→ Work item: Read through the entries below and copy each line where "lane" turns up.

→ Records for processing:

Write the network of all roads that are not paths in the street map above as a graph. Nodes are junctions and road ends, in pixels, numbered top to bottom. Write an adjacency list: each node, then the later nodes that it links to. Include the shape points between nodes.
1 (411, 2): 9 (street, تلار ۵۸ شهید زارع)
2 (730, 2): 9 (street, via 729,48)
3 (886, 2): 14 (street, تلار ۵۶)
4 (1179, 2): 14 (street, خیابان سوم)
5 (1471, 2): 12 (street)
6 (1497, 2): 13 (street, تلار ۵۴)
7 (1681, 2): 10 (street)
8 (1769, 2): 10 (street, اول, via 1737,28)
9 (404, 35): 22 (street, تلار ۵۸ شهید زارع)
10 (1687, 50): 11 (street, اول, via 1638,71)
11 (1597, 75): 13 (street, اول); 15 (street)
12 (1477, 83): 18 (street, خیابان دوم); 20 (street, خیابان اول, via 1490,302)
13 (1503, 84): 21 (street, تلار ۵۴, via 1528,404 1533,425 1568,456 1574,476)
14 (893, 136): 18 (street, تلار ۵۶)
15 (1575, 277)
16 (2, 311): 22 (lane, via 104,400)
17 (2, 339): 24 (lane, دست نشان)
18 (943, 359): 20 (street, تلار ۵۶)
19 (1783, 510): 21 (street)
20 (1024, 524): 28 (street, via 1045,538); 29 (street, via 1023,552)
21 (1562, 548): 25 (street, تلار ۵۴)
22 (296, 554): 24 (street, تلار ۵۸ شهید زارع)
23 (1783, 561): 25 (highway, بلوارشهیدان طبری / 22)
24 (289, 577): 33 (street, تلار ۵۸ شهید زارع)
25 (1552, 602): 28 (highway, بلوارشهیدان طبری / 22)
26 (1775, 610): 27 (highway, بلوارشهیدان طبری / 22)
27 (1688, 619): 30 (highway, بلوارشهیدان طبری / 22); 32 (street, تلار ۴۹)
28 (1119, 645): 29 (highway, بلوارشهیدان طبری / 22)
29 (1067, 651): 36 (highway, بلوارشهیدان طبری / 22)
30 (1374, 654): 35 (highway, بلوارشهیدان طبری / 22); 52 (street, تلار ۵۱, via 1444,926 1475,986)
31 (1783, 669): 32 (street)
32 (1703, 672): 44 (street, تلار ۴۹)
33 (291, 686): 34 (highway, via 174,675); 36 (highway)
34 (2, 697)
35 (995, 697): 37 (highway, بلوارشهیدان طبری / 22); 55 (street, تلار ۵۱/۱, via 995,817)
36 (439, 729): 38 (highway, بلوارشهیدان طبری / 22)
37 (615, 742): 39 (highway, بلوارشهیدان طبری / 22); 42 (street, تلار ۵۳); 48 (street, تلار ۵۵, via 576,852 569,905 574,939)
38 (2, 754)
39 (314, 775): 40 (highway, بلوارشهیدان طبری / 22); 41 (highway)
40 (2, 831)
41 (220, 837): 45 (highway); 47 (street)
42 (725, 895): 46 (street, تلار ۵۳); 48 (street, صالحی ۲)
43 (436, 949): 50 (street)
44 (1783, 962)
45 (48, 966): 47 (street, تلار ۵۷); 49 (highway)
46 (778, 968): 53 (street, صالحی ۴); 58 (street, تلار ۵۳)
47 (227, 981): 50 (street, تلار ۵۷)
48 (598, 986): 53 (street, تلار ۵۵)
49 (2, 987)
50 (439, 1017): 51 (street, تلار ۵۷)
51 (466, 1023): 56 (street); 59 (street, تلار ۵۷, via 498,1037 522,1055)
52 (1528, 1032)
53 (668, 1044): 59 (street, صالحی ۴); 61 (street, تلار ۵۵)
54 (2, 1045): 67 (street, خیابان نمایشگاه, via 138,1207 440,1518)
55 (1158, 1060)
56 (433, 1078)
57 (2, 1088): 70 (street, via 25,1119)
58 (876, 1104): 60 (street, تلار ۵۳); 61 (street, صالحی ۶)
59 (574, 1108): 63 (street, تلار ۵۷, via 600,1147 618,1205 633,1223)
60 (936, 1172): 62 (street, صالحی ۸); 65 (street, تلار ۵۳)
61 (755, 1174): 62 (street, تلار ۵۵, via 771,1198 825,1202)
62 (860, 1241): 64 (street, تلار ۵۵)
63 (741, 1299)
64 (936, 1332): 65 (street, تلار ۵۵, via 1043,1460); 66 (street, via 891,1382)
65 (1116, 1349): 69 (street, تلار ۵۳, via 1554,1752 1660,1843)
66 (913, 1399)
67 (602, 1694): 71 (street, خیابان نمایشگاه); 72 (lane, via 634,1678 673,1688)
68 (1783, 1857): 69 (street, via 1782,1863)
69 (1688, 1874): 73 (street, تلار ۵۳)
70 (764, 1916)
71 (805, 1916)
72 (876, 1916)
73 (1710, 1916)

→ Problem solution:
16 (2, 311): 22 (lane, via 104,400)
17 (2, 339): 24 (lane, دست نشان)
67 (602, 1694): 71 (street, خیابان نمایشگاه); 72 (lane, via 634,1678 673,1688)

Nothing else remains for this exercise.